> _Goal of the exercise_: Please translate this sentence from the history of Decatur, Nebraska below into Spanish: "Robert Percival was the first Postmaster, in 1857."

Decatur, Burt County, Nebraska

 

 Decatur is situated in the northeast part of the county, on the Missouri River, between Elm and Wood Creeks. The mouth of the latter is on the forty-second parallel of north latitude, the former boundary line between Burt County and the Omaha Reservation.

The first claim located near Decatur was by a Mr. Rose, in 1855, and the second by T. J. Hinman, in August 1855, who built his house of the first lumber shipped across the Missouri at this point. The town was located in the fall of the same year, by the Decatur Town and Ferry Company, this company being composed of Peter A. Sarpy, Stephen Decatur, B. R. Folsom, T. J. Hinman and others.

Col. Sarpy had an Indian trading post here in 1855, and under him Stephen Decatur and Conrad Engleman were clerks. In 1856, John Chase opened the first store. The first blacksmith was George Irwin, in the same year. The first physician to locate here was Dr. Thomas H. Whitacre, who surveyed and platted the town site. Dr. McDougall came next, but did not remain. Most of the trading done in Decatur at this time was with C. F. Porter, who was then keeping the principal store. Robert Percival was the first Postmaster, in 1857. In this year, property took a sudden rise, and acquired a speculative value considerable above its real value, owing to the fond anticipation, entertained by the people, that the Iowa Central Air-Line, now the Chicago & North-Western, would cross the Missouri at that point. Capt. S. T. Leaming, who was engineer in charge of the party surveying the line of the road, at this time purchased of Mr. Rose his claim of 320 acres, paying him there for $20 per acre in gold This transaction gave a great impetus to the sale of lots and lands in and around Decatur. Numerous town shares were valued at $1,000 each, and one share was sold for $1,100. Each share was composed of forty lots, each lot being forty-eight feet front by 145 feet deep. The railroad was, however, finally deflected, and made to cross the river at Omaha, and lands fell to their normal value.

> _Listing_:

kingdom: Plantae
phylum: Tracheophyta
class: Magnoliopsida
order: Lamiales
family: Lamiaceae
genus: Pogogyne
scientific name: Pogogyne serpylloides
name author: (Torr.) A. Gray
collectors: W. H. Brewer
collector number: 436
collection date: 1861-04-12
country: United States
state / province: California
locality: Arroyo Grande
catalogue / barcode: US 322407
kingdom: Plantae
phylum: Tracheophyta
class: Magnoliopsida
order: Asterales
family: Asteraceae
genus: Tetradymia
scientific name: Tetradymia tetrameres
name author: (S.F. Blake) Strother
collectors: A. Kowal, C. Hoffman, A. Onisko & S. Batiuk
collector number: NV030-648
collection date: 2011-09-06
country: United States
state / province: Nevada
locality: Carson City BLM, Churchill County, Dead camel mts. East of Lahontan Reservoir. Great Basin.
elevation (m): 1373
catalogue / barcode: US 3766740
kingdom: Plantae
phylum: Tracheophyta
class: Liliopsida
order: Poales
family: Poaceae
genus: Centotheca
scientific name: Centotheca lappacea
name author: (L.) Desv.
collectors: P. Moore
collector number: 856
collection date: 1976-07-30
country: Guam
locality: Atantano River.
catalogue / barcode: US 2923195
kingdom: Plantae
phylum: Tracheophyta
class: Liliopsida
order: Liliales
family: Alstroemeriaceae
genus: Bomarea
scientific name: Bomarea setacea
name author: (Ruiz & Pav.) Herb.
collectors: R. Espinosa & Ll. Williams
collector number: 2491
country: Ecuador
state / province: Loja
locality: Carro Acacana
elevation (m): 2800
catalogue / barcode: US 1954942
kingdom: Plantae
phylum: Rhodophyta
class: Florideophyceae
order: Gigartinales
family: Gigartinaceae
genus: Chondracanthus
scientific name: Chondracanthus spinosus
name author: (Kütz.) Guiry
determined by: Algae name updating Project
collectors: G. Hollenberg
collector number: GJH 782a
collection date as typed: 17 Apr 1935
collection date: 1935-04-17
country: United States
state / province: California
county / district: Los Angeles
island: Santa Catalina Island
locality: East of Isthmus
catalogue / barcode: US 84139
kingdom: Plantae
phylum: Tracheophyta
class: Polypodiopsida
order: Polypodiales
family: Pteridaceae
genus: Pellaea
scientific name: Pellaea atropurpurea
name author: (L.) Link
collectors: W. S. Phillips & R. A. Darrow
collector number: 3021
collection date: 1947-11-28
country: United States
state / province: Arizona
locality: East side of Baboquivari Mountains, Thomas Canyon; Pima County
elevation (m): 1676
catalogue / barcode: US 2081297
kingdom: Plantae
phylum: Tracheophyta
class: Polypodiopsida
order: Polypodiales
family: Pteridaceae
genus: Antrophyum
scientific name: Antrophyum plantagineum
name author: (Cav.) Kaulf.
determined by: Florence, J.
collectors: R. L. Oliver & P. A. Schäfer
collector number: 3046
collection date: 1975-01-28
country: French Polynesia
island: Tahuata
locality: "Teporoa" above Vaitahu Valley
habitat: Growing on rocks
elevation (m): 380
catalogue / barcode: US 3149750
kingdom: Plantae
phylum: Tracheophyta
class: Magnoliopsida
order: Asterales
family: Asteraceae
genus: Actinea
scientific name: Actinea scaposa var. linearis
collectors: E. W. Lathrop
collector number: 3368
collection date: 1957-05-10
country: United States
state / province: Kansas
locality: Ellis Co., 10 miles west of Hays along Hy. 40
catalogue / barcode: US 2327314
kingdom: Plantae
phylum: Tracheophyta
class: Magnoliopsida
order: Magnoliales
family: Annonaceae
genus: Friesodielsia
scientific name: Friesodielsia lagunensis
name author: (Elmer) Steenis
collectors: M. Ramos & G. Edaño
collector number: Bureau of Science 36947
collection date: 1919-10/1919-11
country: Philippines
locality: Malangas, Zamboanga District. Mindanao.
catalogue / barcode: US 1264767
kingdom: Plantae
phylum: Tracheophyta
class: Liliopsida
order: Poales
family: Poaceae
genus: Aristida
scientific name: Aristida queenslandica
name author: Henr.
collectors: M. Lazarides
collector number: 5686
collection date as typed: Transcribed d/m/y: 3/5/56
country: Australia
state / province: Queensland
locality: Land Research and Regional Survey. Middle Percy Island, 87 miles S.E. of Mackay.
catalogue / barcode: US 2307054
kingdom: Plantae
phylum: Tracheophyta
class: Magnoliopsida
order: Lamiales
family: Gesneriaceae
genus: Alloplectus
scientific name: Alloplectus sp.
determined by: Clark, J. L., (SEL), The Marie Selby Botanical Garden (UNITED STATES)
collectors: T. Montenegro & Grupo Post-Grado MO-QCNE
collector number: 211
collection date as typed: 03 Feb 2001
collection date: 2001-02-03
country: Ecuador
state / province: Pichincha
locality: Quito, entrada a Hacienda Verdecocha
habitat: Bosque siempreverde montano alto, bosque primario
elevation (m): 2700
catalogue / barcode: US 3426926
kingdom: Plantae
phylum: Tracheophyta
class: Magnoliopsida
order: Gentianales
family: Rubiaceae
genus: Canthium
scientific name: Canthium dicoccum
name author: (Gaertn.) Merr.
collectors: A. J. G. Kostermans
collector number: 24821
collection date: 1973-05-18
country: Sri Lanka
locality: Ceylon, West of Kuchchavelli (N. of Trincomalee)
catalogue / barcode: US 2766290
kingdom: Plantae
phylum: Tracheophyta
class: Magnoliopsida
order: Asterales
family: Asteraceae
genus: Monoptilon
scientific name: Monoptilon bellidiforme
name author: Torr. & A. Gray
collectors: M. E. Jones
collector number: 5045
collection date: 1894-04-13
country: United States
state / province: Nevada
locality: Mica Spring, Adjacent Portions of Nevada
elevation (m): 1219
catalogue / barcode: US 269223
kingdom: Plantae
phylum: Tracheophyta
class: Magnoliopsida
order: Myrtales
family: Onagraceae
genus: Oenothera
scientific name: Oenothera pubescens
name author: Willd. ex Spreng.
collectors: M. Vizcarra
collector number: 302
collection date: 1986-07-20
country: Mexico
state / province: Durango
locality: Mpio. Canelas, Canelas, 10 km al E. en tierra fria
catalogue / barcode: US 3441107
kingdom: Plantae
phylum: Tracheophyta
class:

> _Solution to the problem_: Robert Percival fue el primer administrador de correos, en 1857.